Do you mean to the PowerBASIC program? I'm assuming you do because I have everything needed for the C++ program posted above. PowerBASIC was created by Bob Zale who is one of the premier compiler writers around. He worked with Borland back in their heyday and TurboBasic was his product. After DOS faded away he left Borland and started publishing Win32 Basic compilers, and named his company PowerBASIC. Their stuff is dynamite and few people know of it due to Microsoft's dominance in the development tools business. I use it exclusively for my desktop Windows work and I use C++ for my Windows CE work because PowerBASIC only produces Windows compilers - not Windows CE or Linux. Here's a link...
http://www.powerbasic.com
The above program that reads the Excel data comes in around 39K, which isn't too bad when you figure powerful string handling routines are build right into the language, as well as high level support for COM and OOP. If you want you can write low level COM too, but most folks hate that. I've a number of low level COM tutorials posted here...

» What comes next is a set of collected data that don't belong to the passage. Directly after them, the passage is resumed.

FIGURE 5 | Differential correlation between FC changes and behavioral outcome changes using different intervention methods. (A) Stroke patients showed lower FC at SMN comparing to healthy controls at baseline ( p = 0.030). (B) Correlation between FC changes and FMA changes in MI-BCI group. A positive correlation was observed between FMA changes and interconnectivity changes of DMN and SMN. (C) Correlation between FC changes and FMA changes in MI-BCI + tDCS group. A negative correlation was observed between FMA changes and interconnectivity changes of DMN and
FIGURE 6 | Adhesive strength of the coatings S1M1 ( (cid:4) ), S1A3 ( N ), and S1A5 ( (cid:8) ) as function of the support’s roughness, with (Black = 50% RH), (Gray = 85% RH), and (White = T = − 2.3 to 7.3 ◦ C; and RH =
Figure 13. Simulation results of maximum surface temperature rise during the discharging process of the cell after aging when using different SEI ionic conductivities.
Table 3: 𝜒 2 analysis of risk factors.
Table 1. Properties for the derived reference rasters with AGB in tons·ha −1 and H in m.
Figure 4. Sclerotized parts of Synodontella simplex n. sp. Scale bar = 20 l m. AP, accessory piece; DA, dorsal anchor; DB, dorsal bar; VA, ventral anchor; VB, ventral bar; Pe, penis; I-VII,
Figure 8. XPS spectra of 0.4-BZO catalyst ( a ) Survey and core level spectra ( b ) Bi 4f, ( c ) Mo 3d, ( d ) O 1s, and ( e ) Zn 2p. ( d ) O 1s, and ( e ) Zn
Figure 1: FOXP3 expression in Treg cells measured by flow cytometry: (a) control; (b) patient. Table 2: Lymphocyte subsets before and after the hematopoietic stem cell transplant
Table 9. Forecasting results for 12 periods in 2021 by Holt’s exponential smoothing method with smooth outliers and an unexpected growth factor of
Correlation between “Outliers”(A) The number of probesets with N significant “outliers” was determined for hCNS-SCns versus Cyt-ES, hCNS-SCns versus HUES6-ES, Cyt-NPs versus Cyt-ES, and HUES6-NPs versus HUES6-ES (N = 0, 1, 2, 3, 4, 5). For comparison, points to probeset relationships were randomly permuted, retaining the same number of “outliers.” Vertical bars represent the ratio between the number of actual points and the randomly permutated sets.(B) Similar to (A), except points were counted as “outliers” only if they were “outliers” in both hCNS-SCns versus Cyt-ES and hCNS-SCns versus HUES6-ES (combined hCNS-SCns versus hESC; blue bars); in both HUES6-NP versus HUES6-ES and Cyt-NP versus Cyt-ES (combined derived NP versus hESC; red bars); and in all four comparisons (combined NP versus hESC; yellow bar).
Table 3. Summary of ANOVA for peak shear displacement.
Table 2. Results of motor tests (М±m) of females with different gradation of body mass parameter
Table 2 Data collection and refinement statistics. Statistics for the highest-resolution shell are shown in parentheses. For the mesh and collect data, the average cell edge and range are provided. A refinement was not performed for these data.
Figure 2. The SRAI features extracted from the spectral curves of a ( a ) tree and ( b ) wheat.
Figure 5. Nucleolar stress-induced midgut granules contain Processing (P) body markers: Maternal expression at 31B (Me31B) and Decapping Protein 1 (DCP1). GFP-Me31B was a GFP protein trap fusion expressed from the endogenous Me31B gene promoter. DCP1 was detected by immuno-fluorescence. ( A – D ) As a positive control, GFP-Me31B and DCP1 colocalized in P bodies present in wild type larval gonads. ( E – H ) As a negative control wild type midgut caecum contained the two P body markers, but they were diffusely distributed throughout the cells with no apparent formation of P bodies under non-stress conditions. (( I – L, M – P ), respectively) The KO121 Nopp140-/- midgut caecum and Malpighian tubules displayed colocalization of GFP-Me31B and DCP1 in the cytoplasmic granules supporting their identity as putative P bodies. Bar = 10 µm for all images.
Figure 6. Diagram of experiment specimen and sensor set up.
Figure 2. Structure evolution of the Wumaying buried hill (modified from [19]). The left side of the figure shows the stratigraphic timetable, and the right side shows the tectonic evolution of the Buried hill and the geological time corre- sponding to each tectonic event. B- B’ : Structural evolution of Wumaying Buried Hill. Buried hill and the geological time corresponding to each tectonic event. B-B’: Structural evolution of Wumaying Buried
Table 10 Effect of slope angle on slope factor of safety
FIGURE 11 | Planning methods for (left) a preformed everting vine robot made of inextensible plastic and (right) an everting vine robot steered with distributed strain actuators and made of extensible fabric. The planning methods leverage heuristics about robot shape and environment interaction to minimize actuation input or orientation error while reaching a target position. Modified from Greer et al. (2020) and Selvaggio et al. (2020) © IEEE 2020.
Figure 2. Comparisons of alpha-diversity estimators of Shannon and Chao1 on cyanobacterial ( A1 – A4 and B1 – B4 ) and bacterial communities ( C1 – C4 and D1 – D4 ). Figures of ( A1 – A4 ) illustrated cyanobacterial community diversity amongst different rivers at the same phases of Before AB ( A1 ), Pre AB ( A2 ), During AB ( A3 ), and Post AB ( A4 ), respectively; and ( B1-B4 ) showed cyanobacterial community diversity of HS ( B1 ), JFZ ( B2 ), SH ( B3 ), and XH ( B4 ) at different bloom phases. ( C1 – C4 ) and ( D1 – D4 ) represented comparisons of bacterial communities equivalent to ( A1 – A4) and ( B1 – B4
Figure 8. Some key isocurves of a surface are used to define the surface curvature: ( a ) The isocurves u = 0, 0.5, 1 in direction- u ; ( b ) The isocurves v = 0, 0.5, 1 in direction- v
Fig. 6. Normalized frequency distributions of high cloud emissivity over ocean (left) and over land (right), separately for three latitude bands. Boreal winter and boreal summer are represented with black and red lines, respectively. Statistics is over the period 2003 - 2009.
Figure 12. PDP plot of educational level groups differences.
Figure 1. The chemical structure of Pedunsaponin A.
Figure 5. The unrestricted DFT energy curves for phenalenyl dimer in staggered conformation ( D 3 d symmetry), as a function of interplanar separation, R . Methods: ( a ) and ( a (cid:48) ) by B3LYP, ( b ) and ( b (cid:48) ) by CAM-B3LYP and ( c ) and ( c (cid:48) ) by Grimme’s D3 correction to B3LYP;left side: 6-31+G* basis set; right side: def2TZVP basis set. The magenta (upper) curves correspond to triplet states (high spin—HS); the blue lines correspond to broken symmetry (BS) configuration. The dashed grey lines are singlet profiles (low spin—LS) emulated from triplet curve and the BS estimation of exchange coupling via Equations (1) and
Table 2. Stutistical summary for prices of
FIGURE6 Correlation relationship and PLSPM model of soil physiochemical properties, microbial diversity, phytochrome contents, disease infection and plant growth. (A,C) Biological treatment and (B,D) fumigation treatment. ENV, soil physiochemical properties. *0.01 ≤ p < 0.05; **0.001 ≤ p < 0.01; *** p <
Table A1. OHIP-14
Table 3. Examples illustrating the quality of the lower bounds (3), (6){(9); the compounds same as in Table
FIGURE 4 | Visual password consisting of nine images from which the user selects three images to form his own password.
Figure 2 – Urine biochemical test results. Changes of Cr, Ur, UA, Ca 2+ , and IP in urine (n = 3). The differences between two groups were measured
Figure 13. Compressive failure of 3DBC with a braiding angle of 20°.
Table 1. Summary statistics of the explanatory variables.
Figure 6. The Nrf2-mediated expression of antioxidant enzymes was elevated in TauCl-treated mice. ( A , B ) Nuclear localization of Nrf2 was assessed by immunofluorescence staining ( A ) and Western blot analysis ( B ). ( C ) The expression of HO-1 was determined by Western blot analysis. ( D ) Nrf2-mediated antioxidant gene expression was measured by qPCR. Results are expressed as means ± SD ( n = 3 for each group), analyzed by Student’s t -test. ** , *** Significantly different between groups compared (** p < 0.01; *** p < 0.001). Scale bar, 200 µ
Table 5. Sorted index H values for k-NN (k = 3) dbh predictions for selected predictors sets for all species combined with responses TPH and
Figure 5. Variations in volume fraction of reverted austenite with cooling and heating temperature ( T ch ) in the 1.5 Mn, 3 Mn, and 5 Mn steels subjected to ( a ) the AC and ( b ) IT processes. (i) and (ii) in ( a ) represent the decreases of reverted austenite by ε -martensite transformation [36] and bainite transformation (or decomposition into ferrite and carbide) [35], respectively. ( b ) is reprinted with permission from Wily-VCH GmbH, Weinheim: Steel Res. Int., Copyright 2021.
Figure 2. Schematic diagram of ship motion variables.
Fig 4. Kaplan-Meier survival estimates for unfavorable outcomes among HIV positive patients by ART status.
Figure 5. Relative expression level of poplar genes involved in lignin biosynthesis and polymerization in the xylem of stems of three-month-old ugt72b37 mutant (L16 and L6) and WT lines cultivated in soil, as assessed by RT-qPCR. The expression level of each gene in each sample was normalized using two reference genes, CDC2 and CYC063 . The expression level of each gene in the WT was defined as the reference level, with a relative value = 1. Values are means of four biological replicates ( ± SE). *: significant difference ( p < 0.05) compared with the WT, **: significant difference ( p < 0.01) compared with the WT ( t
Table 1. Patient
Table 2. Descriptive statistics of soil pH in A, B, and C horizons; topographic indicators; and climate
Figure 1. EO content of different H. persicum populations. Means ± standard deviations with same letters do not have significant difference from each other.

http://www.jose.it-berater.org/smfforum/index.php?board=362.0
using both C/C++ and PowerBASIC and at that site are a lot of advanced coders and programming info.
After .NET hit back around 2002 a certain percentage of coders migrated to PowerBASIC because it was a high performance compiled language with a lot of low level capabilities. I'd highly recommend it. The fellow who runs the MASM32 forum - Steve Hutcheson - Hutch...
http://www.movsd.com/masm.htm
is a big PowerBASIC supporter and has a board too at my above link.
That include file listed at the top of the PowerBASIC program...
PBExcel.inc
That is auto generated by the PowerBASIC Ide. That is actually a rather large file because Excel has so many COM methods associated with it. The way it is made is from a menu in the IDE it brings up a Type Library Browser that lists all the installed COM components on a system. You would scroll through them until you found something like 'Microsoft Excel Object Library' or something like that; then you would double click on it and the ide would read the type library and auto-generate that data. You would then save it to any file name you wanted and include it, then the compiler would have all the interface definitions so it could do early binding on the IDispatch interface. Its also possible to not use that file and do late binding, but there is a performance hit with that as two trips to the server are needed. Basically, the IDispatch thing is miserable but with some COM objects that is the only way to connect. I have it on good authority that direct VTable access with Excel doesn't work.